The International Monetary Fund and the World Bank began their annual spring meetings, which were overshadowed by the consequences of the pandemic and Russia’s war of aggression in Ukraine. This year’s meeting will be decisive for the financial and social future of the entire world.
Kristalina Georgieva, Managing Director of the International Monetary Fund (IMF). (Photo: dpa)
Photo: Xu Jinquan
The International Monetary Fund and the World Bank began their annual spring meetings, which were overshadowed by the consequences of the pandemic and Russia’s war of aggression in Ukraine. Fighting inflation, developing the global economy, combating the pandemic and preventing a new hunger crisis in poor countries will likely be the main topics in deliberations starting on Monday. The meeting brings together finance ministers, central bank governors, officials, and finance and development experts from around the world.
Participants from Germany include Finance Minister Christian Lindner (FDP), Bundesbank President Joachim Nagel and Development Minister Svenja Schulz (SPD). The international meeting in Washington will take place partly as a face-to-face event and partly online. High-ranking politicians from Ukraine are also expected.
According to the International Monetary Fund (IMF), the Ukrainian conflict can fundamentally change the global economic order. In addition to the short-term consequences such as higher inflation as growth slows, the long-term effects are conceivable, the Washington-based organization explained on its website.
“War has the potential to fundamentally change the global economic and geopolitical system with shifts in energy trade, shifting supply chains, dismantling payment networks, and reassessing its foreign exchange reserves,” the IMF said. After the invasion of Ukraine, Western countries cut off Russia from the international payments network Swift, froze the central bank’s currency reserves and announced that it would buy less oil and gas from there in the future.
In addition to the human suffering and the large influx of refugees, the war also has economic consequences. “The conflict is a major blow to the global economy that will hurt growth and raise prices,” the International Monetary Fund said. It could also trigger uncertainty among investors, slump in assets, worse financing conditions and capital outflows from emerging markets.
The International Monetary Fund has already indicated that it will cut its previous forecast for global economic growth by 4.4 percent for the current year. New forecasts are due on April 19. Countries in the Caucasus and Central Asia that have close trade and financial ties with Russia are likely to be affected more by the expected recession there and the sanctions likely to affect trade, remittances, investment and tourism.
The International Monetary Fund has cited a higher risk of unrest in some regions, from Africa to Latin America to the Caucasus and Central Asia. At the same time, food insecurity will increase in parts of Africa and the Middle East, where countries like Egypt import 80 percent of their wheat from Russia and Ukraine.

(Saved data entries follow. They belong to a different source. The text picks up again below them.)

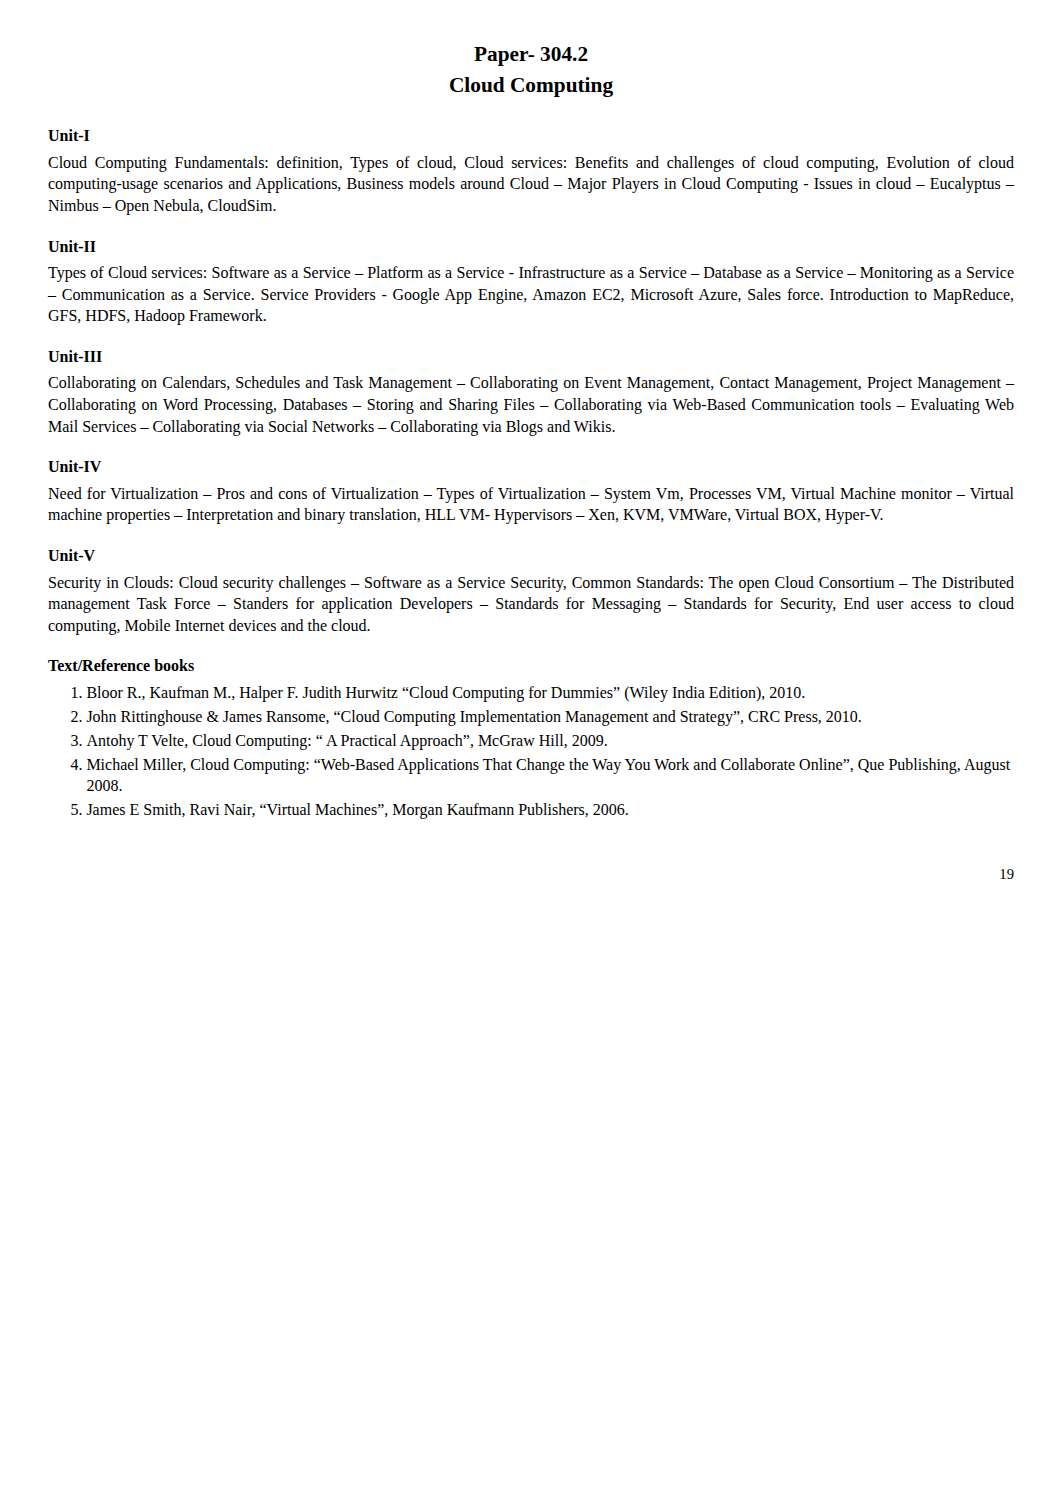Paper- 304.2
Cloud Computing
Unit-I
Cloud Computing Fundamentals: definition, Types of cloud, Cloud services: Benefits and challenges of cloud computing, Evolution of cloud computing-usage scenarios and Applications, Business models around Cloud – Major Players in Cloud Computing - Issues in cloud – Eucalyptus – Nimbus – Open Nebula, CloudSim.
Unit-II
Types of Cloud services: Software as a Service – Platform as a Service - Infrastructure as a Service – Database as a Service – Monitoring as a Service – Communication as a Service. Service Providers - Google App Engine, Amazon EC2, Microsoft Azure, Sales force. Introduction to MapReduce, GFS, HDFS, Hadoop Framework.
Unit-III
Collaborating on Calendars, Schedules and Task Management – Collaborating on Event Management, Contact Management, Project Management – Collaborating on Word Processing, Databases – Storing and Sharing Files – Collaborating via Web-Based Communication tools – Evaluating Web Mail Services – Collaborating via Social Networks – Collaborating via Blogs and Wikis.
Unit-IV
Need for Virtualization – Pros and cons of Virtualization – Types of Virtualization – System Vm, Processes VM, Virtual Machine monitor – Virtual machine properties – Interpretation and binary translation, HLL VM- Hypervisors – Xen, KVM, VMWare, Virtual BOX, Hyper-V.
Unit-V
Security in Clouds: Cloud security challenges – Software as a Service Security, Common Standards: The open Cloud Consortium – The Distributed management Task Force – Standers for application Developers – Standards for Messaging – Standards for Security, End user access to cloud computing, Mobile Internet devices and the cloud.
Text/Reference books
Bloor R., Kaufman M., Halper F. Judith Hurwitz “Cloud Computing for Dummies” (Wiley India Edition), 2010.
John Rittinghouse & James Ransome, “Cloud Computing Implementation Management and Strategy”, CRC Press, 2010.
Antohy T Velte, Cloud Computing: “ A Practical Approach”, McGraw Hill, 2009.
Michael Miller, Cloud Computing: “Web-Based Applications That Change the Way You Work and Collaborate Online”, Que Publishing, August 2008.
James E Smith, Ravi Nair, “Virtual Machines”, Morgan Kaufmann Publishers, 2006.
19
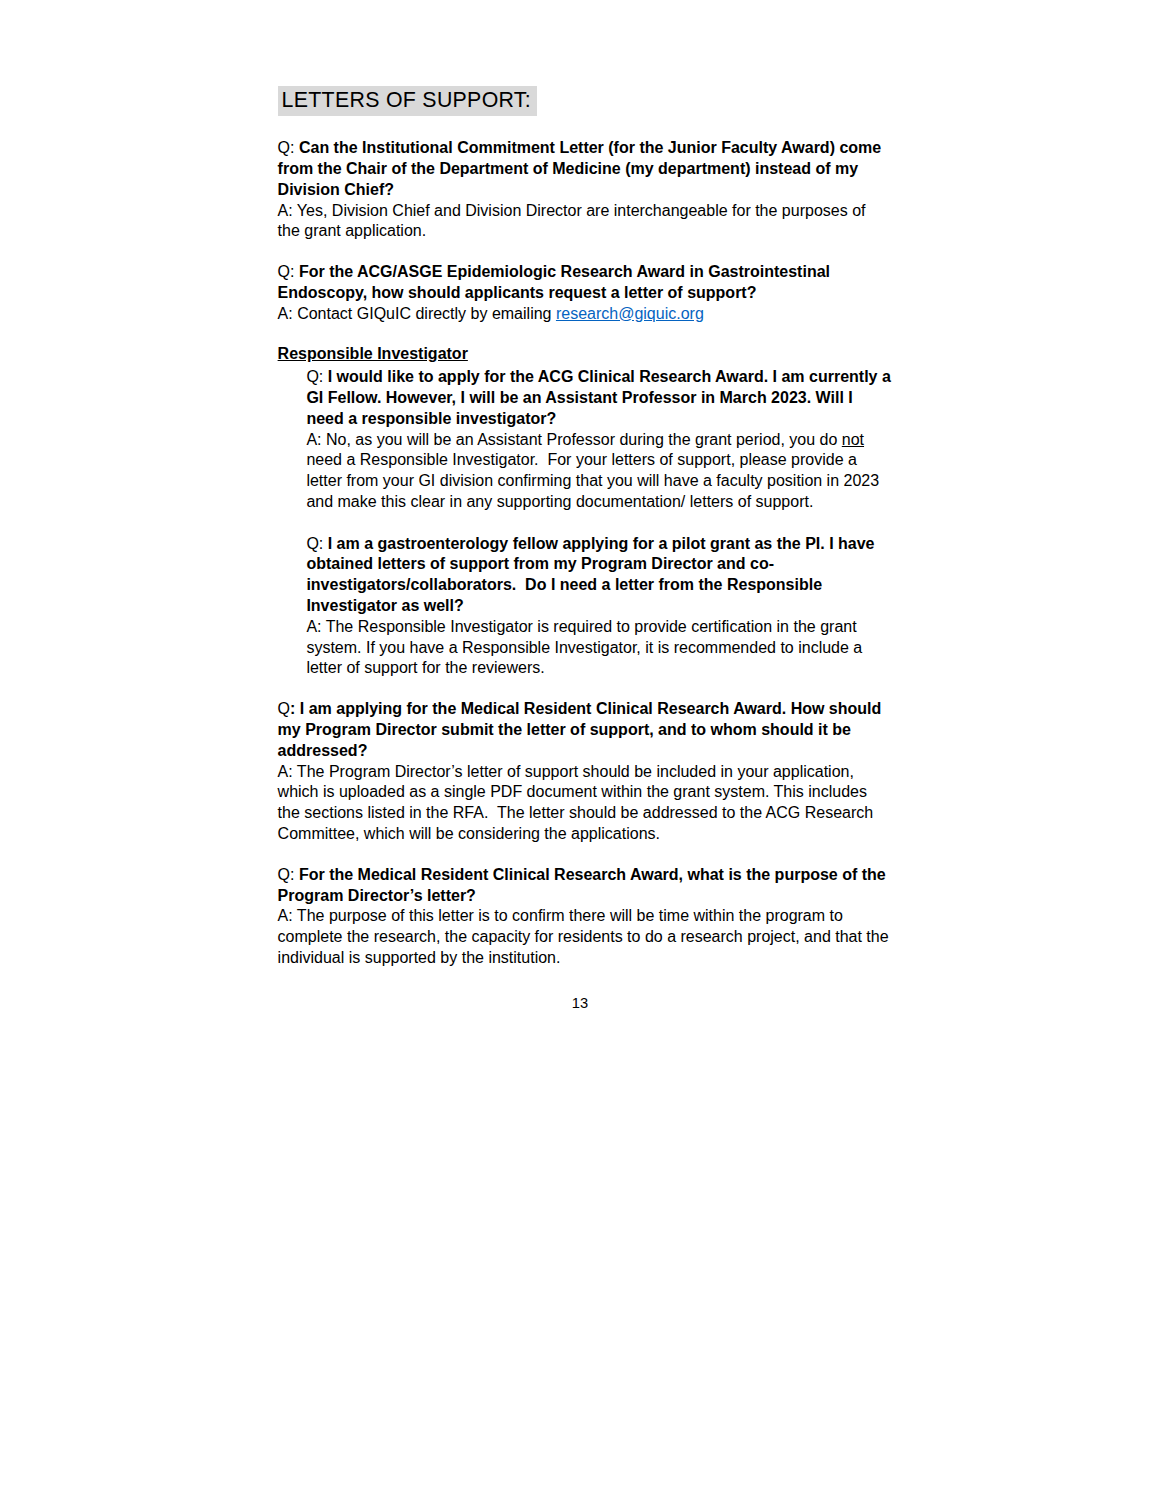LETTERS OF SUPPORT:
Q: Can the Institutional Commitment Letter (for the Junior Faculty Award) come from the Chair of the Department of Medicine (my department) instead of my Division Chief?
A: Yes, Division Chief and Division Director are interchangeable for the purposes of the grant application.
Q: For the ACG/ASGE Epidemiologic Research Award in Gastrointestinal Endoscopy, how should applicants request a letter of support?
A: Contact GIQuIC directly by emailing research@giquic.org
Responsible Investigator
Q: I would like to apply for the ACG Clinical Research Award. I am currently a GI Fellow. However, I will be an Assistant Professor in March 2023. Will I need a responsible investigator?
A: No, as you will be an Assistant Professor during the grant period, you do not need a Responsible Investigator. For your letters of support, please provide a letter from your GI division confirming that you will have a faculty position in 2023 and make this clear in any supporting documentation/ letters of support.
Q: I am a gastroenterology fellow applying for a pilot grant as the PI. I have obtained letters of support from my Program Director and co-investigators/collaborators. Do I need a letter from the Responsible Investigator as well?
A: The Responsible Investigator is required to provide certification in the grant system. If you have a Responsible Investigator, it is recommended to include a letter of support for the reviewers.
Q: I am applying for the Medical Resident Clinical Research Award. How should my Program Director submit the letter of support, and to whom should it be addressed?
A: The Program Director’s letter of support should be included in your application, which is uploaded as a single PDF document within the grant system. This includes the sections listed in the RFA. The letter should be addressed to the ACG Research Committee, which will be considering the applications.
Q: For the Medical Resident Clinical Research Award, what is the purpose of the Program Director’s letter?
A: The purpose of this letter is to confirm there will be time within the program to complete the research, the capacity for residents to do a research project, and that the individual is supported by the institution.
13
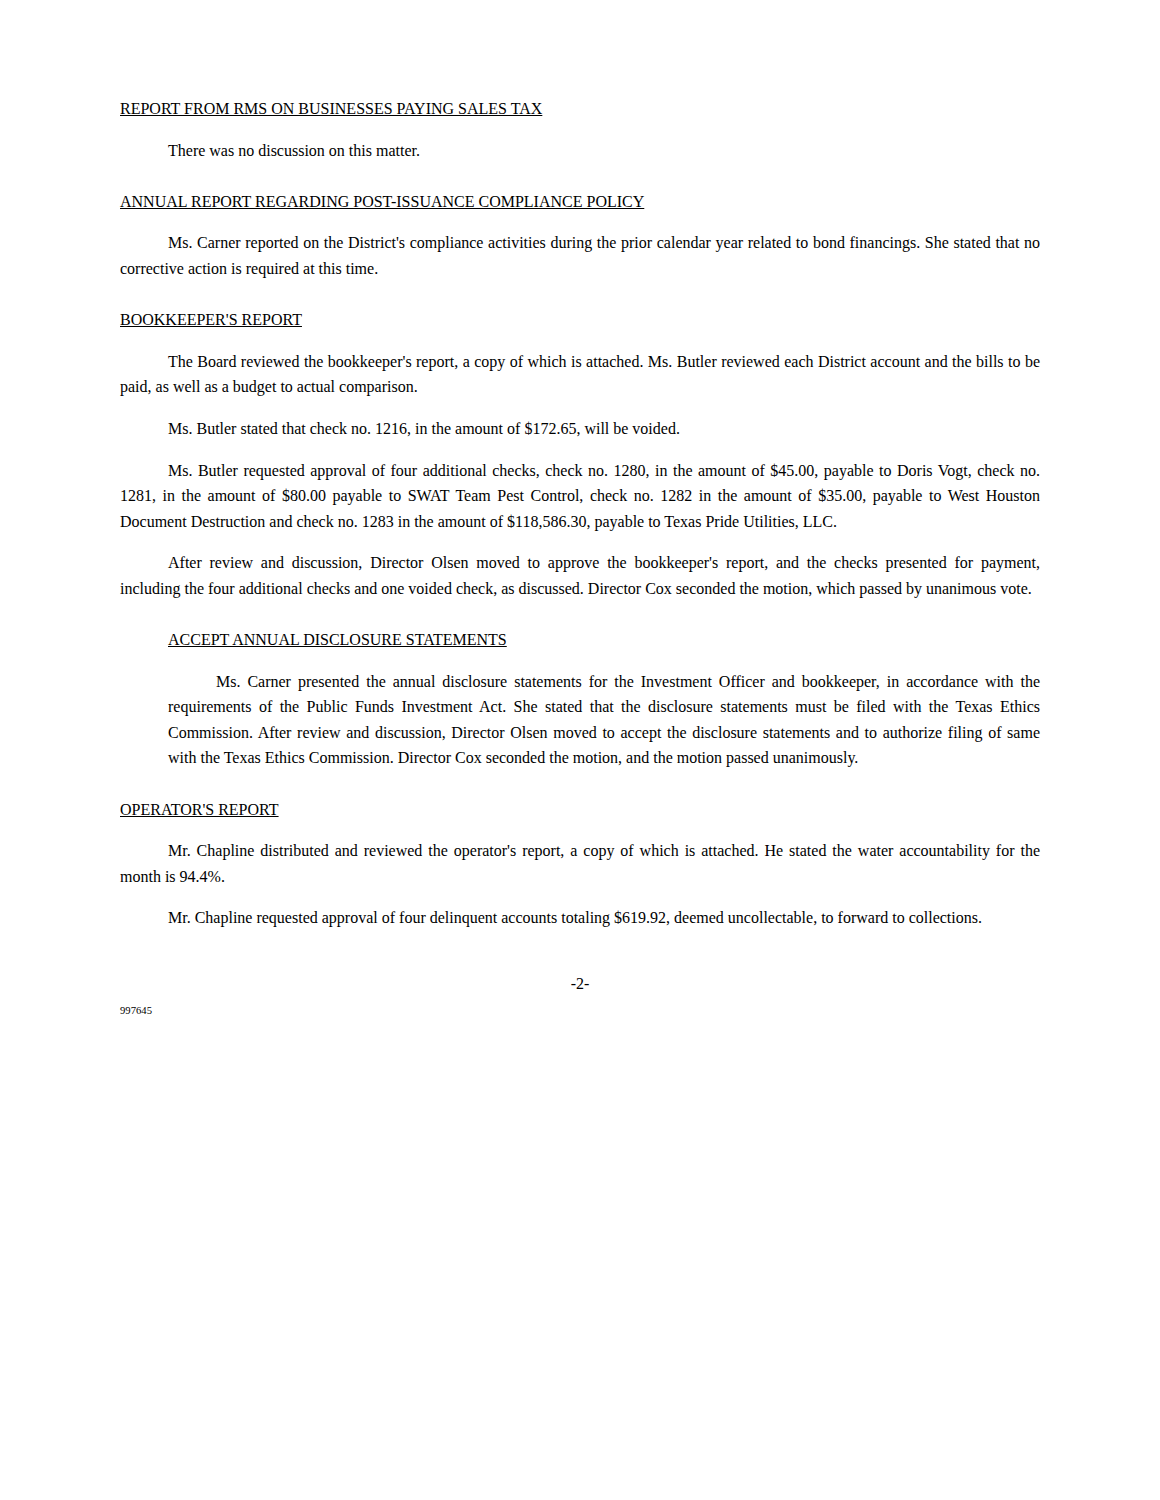Report from RMS on Businesses Paying Sales Tax
There was no discussion on this matter.
Annual Report Regarding Post-Issuance Compliance Policy
Ms. Carner reported on the District's compliance activities during the prior calendar year related to bond financings. She stated that no corrective action is required at this time.
Bookkeeper's Report
The Board reviewed the bookkeeper's report, a copy of which is attached. Ms. Butler reviewed each District account and the bills to be paid, as well as a budget to actual comparison.
Ms. Butler stated that check no. 1216, in the amount of $172.65, will be voided.
Ms. Butler requested approval of four additional checks, check no. 1280, in the amount of $45.00, payable to Doris Vogt, check no. 1281, in the amount of $80.00 payable to SWAT Team Pest Control, check no. 1282 in the amount of $35.00, payable to West Houston Document Destruction and check no. 1283 in the amount of $118,586.30, payable to Texas Pride Utilities, LLC.
After review and discussion, Director Olsen moved to approve the bookkeeper's report, and the checks presented for payment, including the four additional checks and one voided check, as discussed. Director Cox seconded the motion, which passed by unanimous vote.
Accept Annual Disclosure Statements
Ms. Carner presented the annual disclosure statements for the Investment Officer and bookkeeper, in accordance with the requirements of the Public Funds Investment Act. She stated that the disclosure statements must be filed with the Texas Ethics Commission. After review and discussion, Director Olsen moved to accept the disclosure statements and to authorize filing of same with the Texas Ethics Commission. Director Cox seconded the motion, and the motion passed unanimously.
Operator's Report
Mr. Chapline distributed and reviewed the operator's report, a copy of which is attached. He stated the water accountability for the month is 94.4%.
Mr. Chapline requested approval of four delinquent accounts totaling $619.92, deemed uncollectable, to forward to collections.
-2-
997645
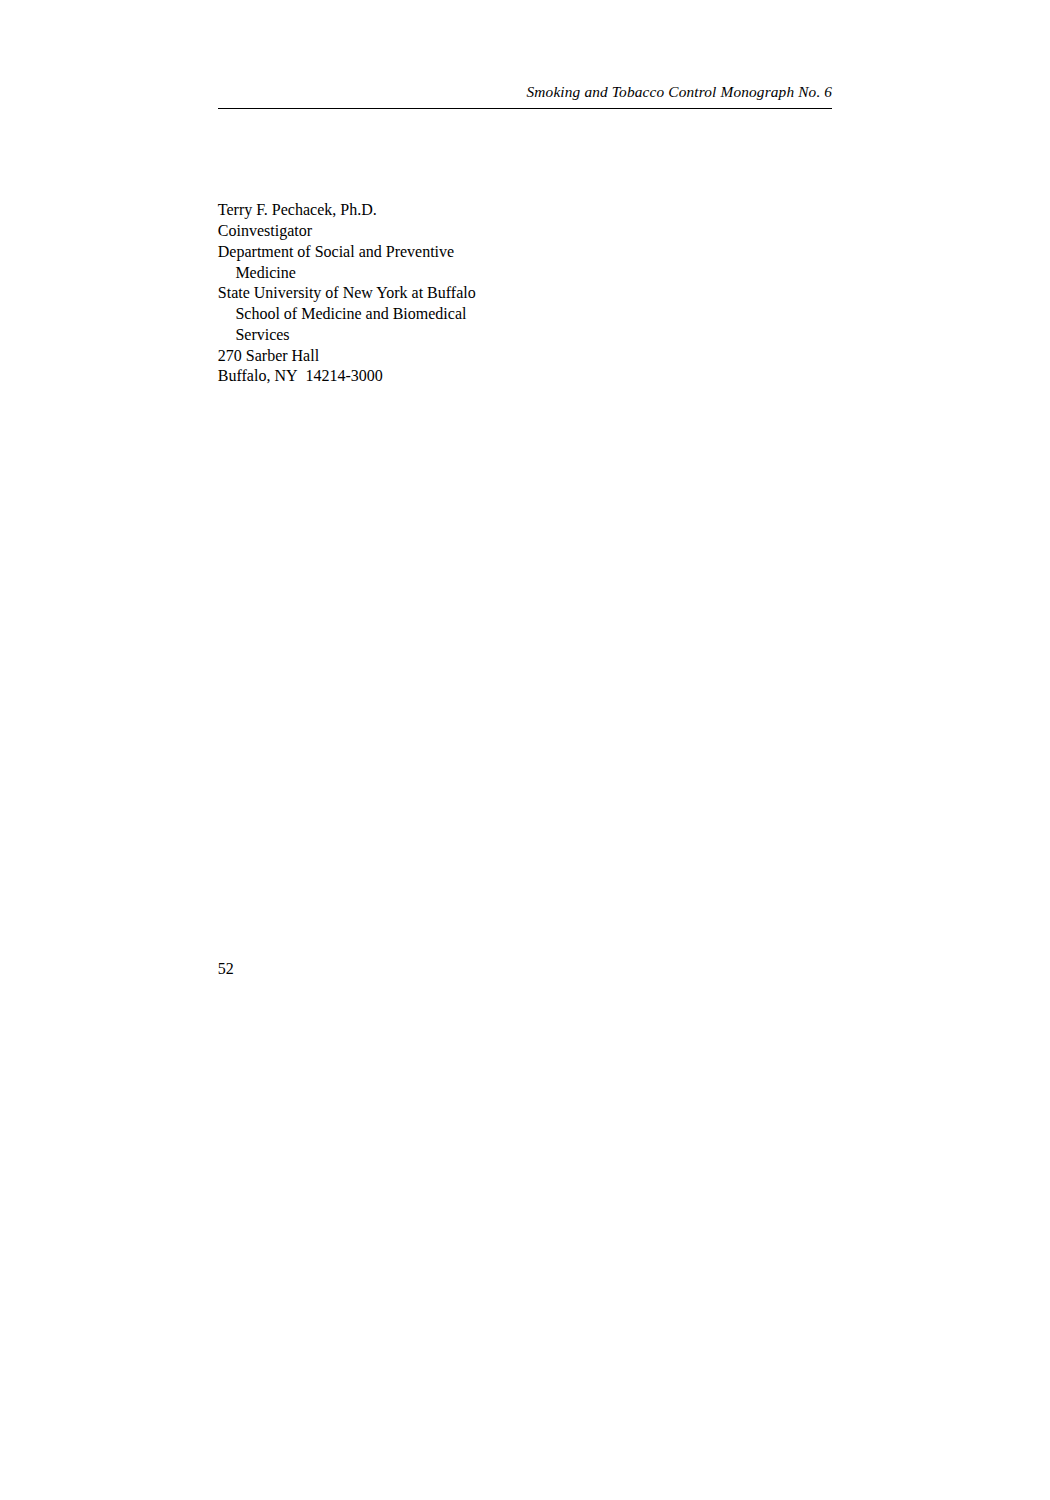Smoking and Tobacco Control Monograph No. 6
Terry F. Pechacek, Ph.D.
Coinvestigator
Department of Social and PreventiveMedicine
State University of New York at BuffaloSchool of Medicine and Biomedical Services
270 Sarber Hall
Buffalo, NY 14214-3000
52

The International Monetary Fund also expects a deep recession in Ukraine and Russia. In Europe, there may also be disruptions to natural gas imports and major disruptions to the supply chain. Capital outflows can occur in the Middle East and Africa. Countries with high levels of debt and large financing needs will also have to reckon with headwinds.
The 2007-2009 financial crisis, which was the first global recession since the 1930s, prompted many calls for action to prevent similar crises in the future. Regulations have been tightened somewhat, but the risk of instability remains due to excessive debt and speculation. The World Economic Forum’s (WEF) vision for a “Great Reset” acknowledges that what it takes to tackle these crises goes beyond economic reform, climate action or fighting the pandemic. According to the World Economic Forum, it strives to take action on seven major issues: environmental sustainability; fairer economies “technology for good”; future work and the need for retraining; Making a better healthy future with equitable access to the health care system for all; and “beyond geopolitics” – national governments working together globally.
International Monetary Fund chief Kristalina Georgieva said in a statement: “Today we are facing a new Bretton Woods moment.. A pandemic has killed more than a million people so far. An economic catastrophe that will shrink the global economy by 4.4 percent this year and remove an estimated $11 trillion from production by next year. And unspeakable human despair in the face of great turmoil and increasing poverty for the first time in decades.”
It is quite possible that, as part of the new “Bretton Woods moment”, an “IMF currency” could be introduced, for example, as the new global reserve currency. The remaining central banks will then offer their own central bank digital currencies (CBDCs), which will be pegged to the “IMF currency” (here).